Detoxing When Pregnant
Motherhood and pregnancy are very important issues for women. That is why addressing the need for drug and alcohol rehab or detox for pregnant women is so essential. Substance use disorders can have a profound effect on the unborn making medical detox a key resource for dealing with various severity levels of withdrawal. Women who are addicted to alcohol or drugs and that are pregnant must recognize that the prenatal and postnatal effects can be extremely detrimental to both mother and child.
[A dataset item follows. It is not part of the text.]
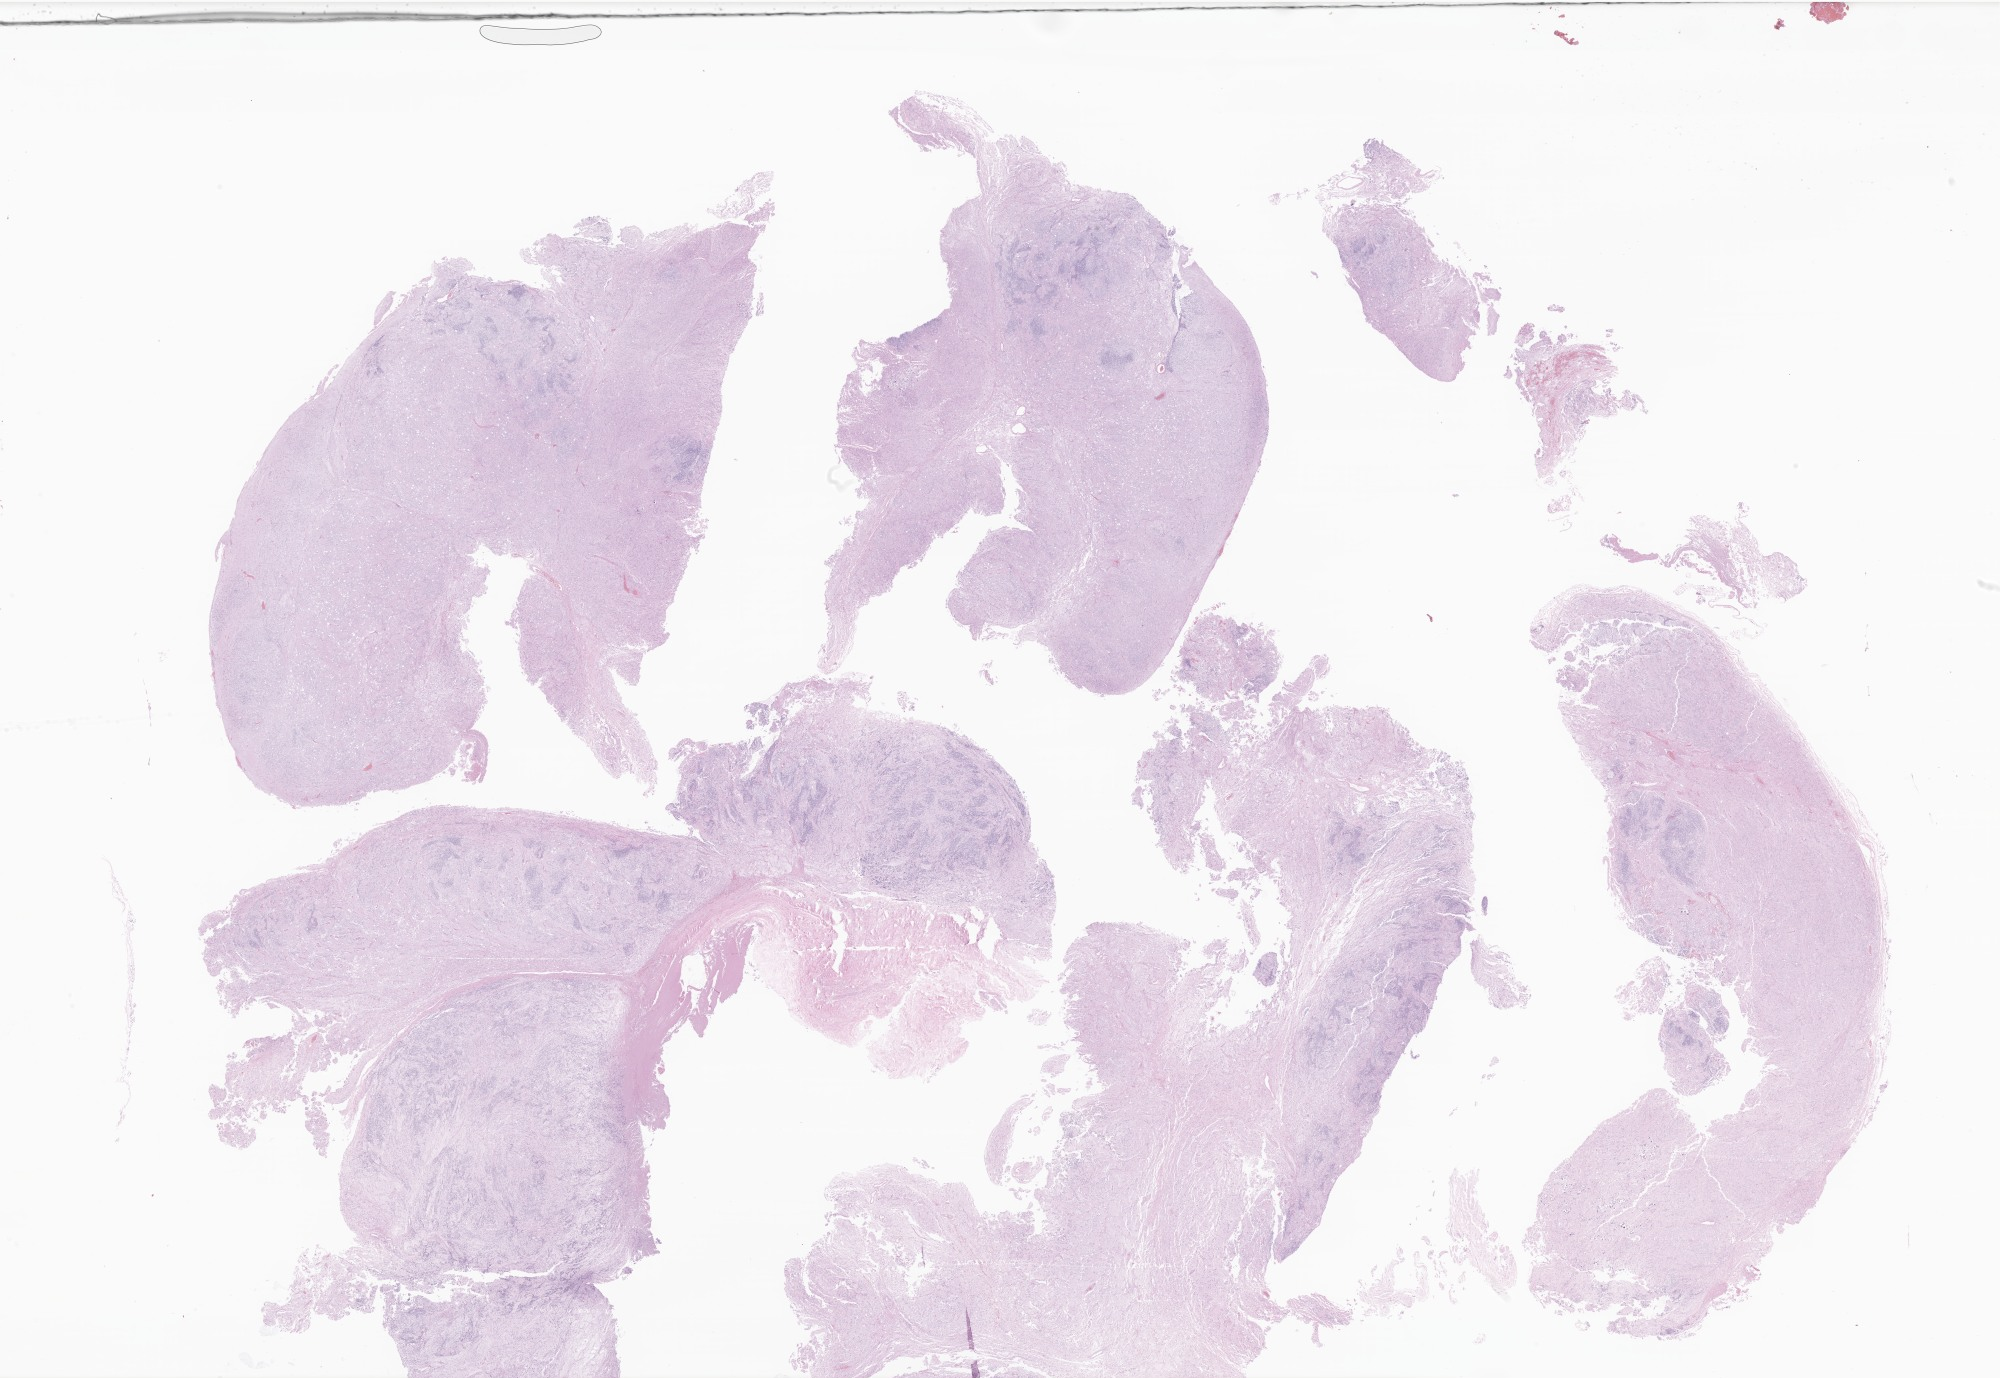
Hematoxylin and eosin (H&E) whole-slide image of tumor tissue from the brain — whole scanned area (about 33.7 x 23.2 mm) shown as a low-resolution overview, formalin-fixed, paraffin-embedded (FFPE) tissue. Patient: female, age 92 months.
Recorded diagnosis: Neoplasm, malignant.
Detoxing during pregnancy presents certain challenges including a variety of withdrawal symptoms. This is especially true when talking about opioid detoxification. Because opioids directly affect the neurological and chemical systems within the body, withdrawal symptoms can be frightening and even painful. Symptoms associated with opioid withdrawal include the following:
- Nausea and vomiting
- Irregular heartbeat or breathing
- Pain in the abdomen
- Fatigue or a feeling of weakness
- Sweating, chills or hot and cold flashes
While these symptoms are the most common there can be other less frequent cases where withdrawal symptoms are even more extreme. In this situation, seizures and convulsions may be a part of the withdrawal process. Keeping these facts in mind it is important to understand why medical detox is the best option for pregnant women. Medical experts advise that pregnant women seek out professional treatment anytime they make the decision to discontinue the use of any kind of addictive substance including opioids.
Substance Abuse Includes Outwardly Noticeable Signs
The potential or risk of an infant having serious birth defects is substantially increased when a pregnancy is complicated by an addiction to drugs or alcohol. Drug exposure in utero becomes obvious through several signs and symptoms that may be exhibited by the mother. For example, a pregnant woman battling opioid addiction may experience an obvious lack of weight gain. Erratic behavior or an inability to keep appointments can also indicate that a problem exists. More obvious indicators of substance abuse include outwardly noticeable signs of sedation or intoxication.
Intravenous drug use is often made obvious by track marks on the skin as well as lesions or abscesses. These signs and symptoms as well as others all indicate a serious potential problem for an unborn child. Opioids are another major problem in today’s modern world. The improper use of prescription opioid type drugs during pregnancy can have profound effects on an unborn child as well as the mother. The potential for a disruption in normal brain development in the infant and other developmental issues necessitates that pregnant women seek detox help and guidance as soon as possible.
Early Stages of the First Trimester
It is important to note that comprehensive screening for substance abuse should be an integral part of any obstetric care. In fact, substance abuse screening should begin prior to pregnancy and especially in the early stages of the first trimester. While there are a number of routine detox programs available for pregnant women, Methadone or Suboxone are commonly used as substitution therapy for pregnant women who are dealing with opioid or heroin addiction. The good news is that women that are able to receive proper treatment will end up having fewer prenatal and postnatal complications.
Dealing With the Stigma in Society
Finally, an alarming statistic points to the fact that a substantial number of women who are pregnant do not receive treatment because they fear that they will lose their child. Whether it is dealing with the stigma that society places on those who have drug addiction problems or even a lack of adequate insurance coverage, it is absolutely essential that women who are pregnant and who are dealing with drug or alcohol abuse seek out treatment as soon as possible. There is help available that is safe and reliable. Pregnant women should always keep in mind that it is never too late to make the right decision about stopping drug or alcohol abuse.